## Your objective
Output everything in the listing exactly, with no line missing.

## Source data
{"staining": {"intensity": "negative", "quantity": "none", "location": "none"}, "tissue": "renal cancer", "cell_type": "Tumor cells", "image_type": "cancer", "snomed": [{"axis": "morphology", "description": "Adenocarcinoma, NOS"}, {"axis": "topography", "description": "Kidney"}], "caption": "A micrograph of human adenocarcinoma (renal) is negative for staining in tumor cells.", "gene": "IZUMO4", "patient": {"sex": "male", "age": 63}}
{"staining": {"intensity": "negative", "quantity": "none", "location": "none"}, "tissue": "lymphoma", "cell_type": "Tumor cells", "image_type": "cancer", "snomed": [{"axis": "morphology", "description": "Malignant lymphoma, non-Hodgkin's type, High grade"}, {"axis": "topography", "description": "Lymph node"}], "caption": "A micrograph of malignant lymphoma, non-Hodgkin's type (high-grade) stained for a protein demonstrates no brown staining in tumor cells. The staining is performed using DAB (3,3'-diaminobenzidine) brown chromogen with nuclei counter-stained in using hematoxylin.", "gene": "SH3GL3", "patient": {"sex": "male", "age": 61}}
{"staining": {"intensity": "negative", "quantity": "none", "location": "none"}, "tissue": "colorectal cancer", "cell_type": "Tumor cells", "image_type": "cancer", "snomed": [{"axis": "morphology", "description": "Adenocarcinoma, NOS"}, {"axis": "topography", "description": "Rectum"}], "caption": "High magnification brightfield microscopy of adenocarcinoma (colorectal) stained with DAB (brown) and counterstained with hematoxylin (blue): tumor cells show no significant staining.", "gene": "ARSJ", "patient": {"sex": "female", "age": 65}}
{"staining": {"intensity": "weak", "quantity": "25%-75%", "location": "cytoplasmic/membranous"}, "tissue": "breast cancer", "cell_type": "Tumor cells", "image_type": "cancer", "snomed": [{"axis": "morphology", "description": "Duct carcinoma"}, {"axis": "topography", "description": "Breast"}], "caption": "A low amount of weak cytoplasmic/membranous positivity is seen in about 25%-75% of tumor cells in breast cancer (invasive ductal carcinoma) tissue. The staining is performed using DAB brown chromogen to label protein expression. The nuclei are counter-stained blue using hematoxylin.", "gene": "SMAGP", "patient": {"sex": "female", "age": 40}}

## Answer for the task
{"staining": {"intensity": "negative", "quantity": "none", "location": "none"}, "tissue": "renal cancer", "cell_type": "Tumor cells", "image_type": "cancer", "snomed": [{"axis": "morphology", "description": "Adenocarcinoma, NOS"}, {"axis": "topography", "description": "Kidney"}], "caption": "A micrograph of human adenocarcinoma (renal) is negative for staining in tumor cells.", "gene": "IZUMO4", "patient": {"sex": "male", "age": 63}}
{"staining": {"intensity": "negative", "quantity": "none", "location": "none"}, "tissue": "lymphoma", "cell_type": "Tumor cells", "image_type": "cancer", "snomed": [{"axis": "morphology", "description": "Malignant lymphoma, non-Hodgkin's type, High grade"}, {"axis": "topography", "description": "Lymph node"}], "caption": "A micrograph of malignant lymphoma, non-Hodgkin's type (high-grade) stained for a protein demonstrates no brown staining in tumor cells. The staining is performed using DAB (3,3'-diaminobenzidine) brown chromogen with nuclei counter-stained in using hematoxylin.", "gene": "SH3GL3", "patient": {"sex": "male", "age": 61}}
{"staining": {"intensity": "negative", "quantity": "none", "location": "none"}, "tissue": "colorectal cancer", "cell_type": "Tumor cells", "image_type": "cancer", "snomed": [{"axis": "morphology", "description": "Adenocarcinoma, NOS"}, {"axis": "topography", "description": "Rectum"}], "caption": "High magnification brightfield microscopy of adenocarcinoma (colorectal) stained with DAB (brown) and counterstained with hematoxylin (blue): tumor cells show no significant staining.", "gene": "ARSJ", "patient": {"sex": "female", "age": 65}}
{"staining": {"intensity": "weak", "quantity": "25%-75%", "location": "cytoplasmic/membranous"}, "tissue": "breast cancer", "cell_type": "Tumor cells", "image_type": "cancer", "snomed": [{"axis": "morphology", "description": "Duct carcinoma"}, {"axis": "topography", "description": "Breast"}], "caption": "A low amount of weak cytoplasmic/membranous positivity is seen in about 25%-75% of tumor cells in breast cancer (invasive ductal carcinoma) tissue. The staining is performed using DAB brown chromogen to label protein expression. The nuclei are counter-stained blue using hematoxylin.", "gene": "SMAGP", "patient": {"sex": "female", "age": 40}}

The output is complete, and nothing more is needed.